Task brief: Copy exactly the lines of the records below, starting at the line that contains "14: (871, 436)" and continuing through the last line, both included; omit any pictures.
Given records: Begin
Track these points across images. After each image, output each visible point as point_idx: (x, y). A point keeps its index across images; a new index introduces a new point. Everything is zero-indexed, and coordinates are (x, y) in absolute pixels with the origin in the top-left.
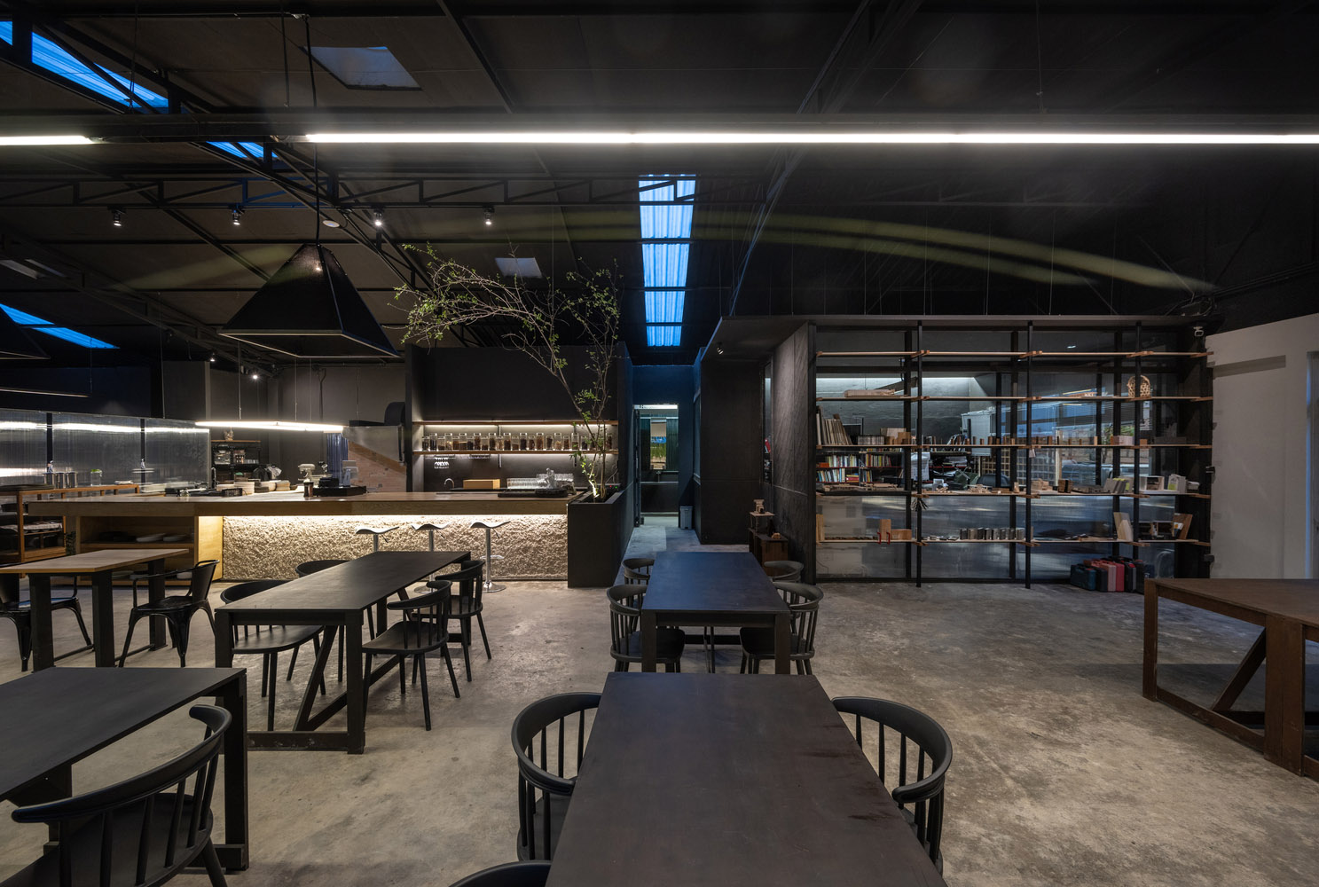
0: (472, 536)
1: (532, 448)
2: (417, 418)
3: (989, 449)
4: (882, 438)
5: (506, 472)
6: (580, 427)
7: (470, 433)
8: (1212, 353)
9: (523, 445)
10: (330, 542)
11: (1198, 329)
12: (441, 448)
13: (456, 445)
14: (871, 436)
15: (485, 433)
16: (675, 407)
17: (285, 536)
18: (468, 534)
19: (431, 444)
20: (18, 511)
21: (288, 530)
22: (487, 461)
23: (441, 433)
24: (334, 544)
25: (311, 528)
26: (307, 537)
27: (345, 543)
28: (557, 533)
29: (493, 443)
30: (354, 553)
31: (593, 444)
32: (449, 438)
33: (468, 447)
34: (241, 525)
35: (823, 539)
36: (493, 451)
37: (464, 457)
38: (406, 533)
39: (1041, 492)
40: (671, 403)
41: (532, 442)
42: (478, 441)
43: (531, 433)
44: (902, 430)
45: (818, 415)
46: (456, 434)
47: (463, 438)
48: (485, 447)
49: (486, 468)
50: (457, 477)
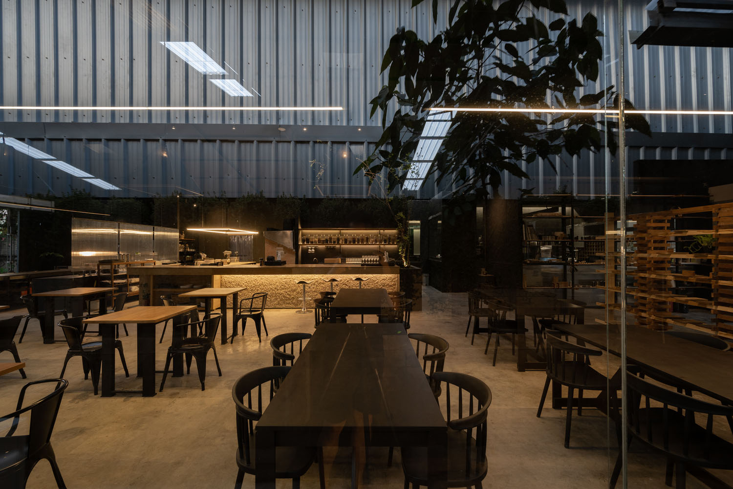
0: (347, 286)
1: (358, 242)
2: (300, 228)
3: (583, 242)
4: (554, 237)
5: (345, 255)
6: (382, 231)
7: (327, 235)
8: (712, 196)
9: (354, 241)
10: (275, 288)
11: (705, 184)
12: (312, 242)
13: (319, 241)
14: (549, 236)
15: (334, 235)
16: (419, 222)
17: (253, 286)
18: (345, 284)
19: (307, 240)
20: (111, 273)
21: (254, 282)
22: (334, 248)
23: (312, 235)
24: (278, 290)
25: (266, 282)
26: (264, 286)
27: (283, 289)
28: (390, 284)
29: (338, 239)
30: (288, 294)
31: (388, 240)
32: (316, 237)
33: (326, 242)
34: (230, 280)
35: (526, 287)
36: (338, 243)
37: (322, 247)
38: (314, 284)
39: (632, 263)
40: (417, 220)
41: (358, 240)
42: (331, 238)
43: (358, 235)
44: (562, 233)
45: (524, 225)
46: (319, 235)
47: (323, 237)
48: (334, 242)
49: (333, 253)
50: (319, 257)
Given records: End
Output of the task:
14: (871, 436)
15: (485, 433)
16: (675, 407)
17: (285, 536)
18: (468, 534)
19: (431, 444)
20: (18, 511)
21: (288, 530)
22: (487, 461)
23: (441, 433)
24: (334, 544)
25: (311, 528)
26: (307, 537)
27: (345, 543)
28: (557, 533)
29: (493, 443)
30: (354, 553)
31: (593, 444)
32: (449, 438)
33: (468, 447)
34: (241, 525)
35: (823, 539)
36: (493, 451)
37: (464, 457)
38: (406, 533)
39: (1041, 492)
40: (671, 403)
41: (532, 442)
42: (478, 441)
43: (531, 433)
44: (902, 430)
45: (818, 415)
46: (456, 434)
47: (463, 438)
48: (485, 447)
49: (486, 468)
50: (457, 477)
0: (347, 286)
1: (358, 242)
2: (300, 228)
3: (583, 242)
4: (554, 237)
5: (345, 255)
6: (382, 231)
7: (327, 235)
8: (712, 196)
9: (354, 241)
10: (275, 288)
11: (705, 184)
12: (312, 242)
13: (319, 241)
14: (549, 236)
15: (334, 235)
16: (419, 222)
17: (253, 286)
18: (345, 284)
19: (307, 240)
20: (111, 273)
21: (254, 282)
22: (334, 248)
23: (312, 235)
24: (278, 290)
25: (266, 282)
26: (264, 286)
27: (283, 289)
28: (390, 284)
29: (338, 239)
30: (288, 294)
31: (388, 240)
32: (316, 237)
33: (326, 242)
34: (230, 280)
35: (526, 287)
36: (338, 243)
37: (322, 247)
38: (314, 284)
39: (632, 263)
40: (417, 220)
41: (358, 240)
42: (331, 238)
43: (358, 235)
44: (562, 233)
45: (524, 225)
46: (319, 235)
47: (323, 237)
48: (334, 242)
49: (333, 253)
50: (319, 257)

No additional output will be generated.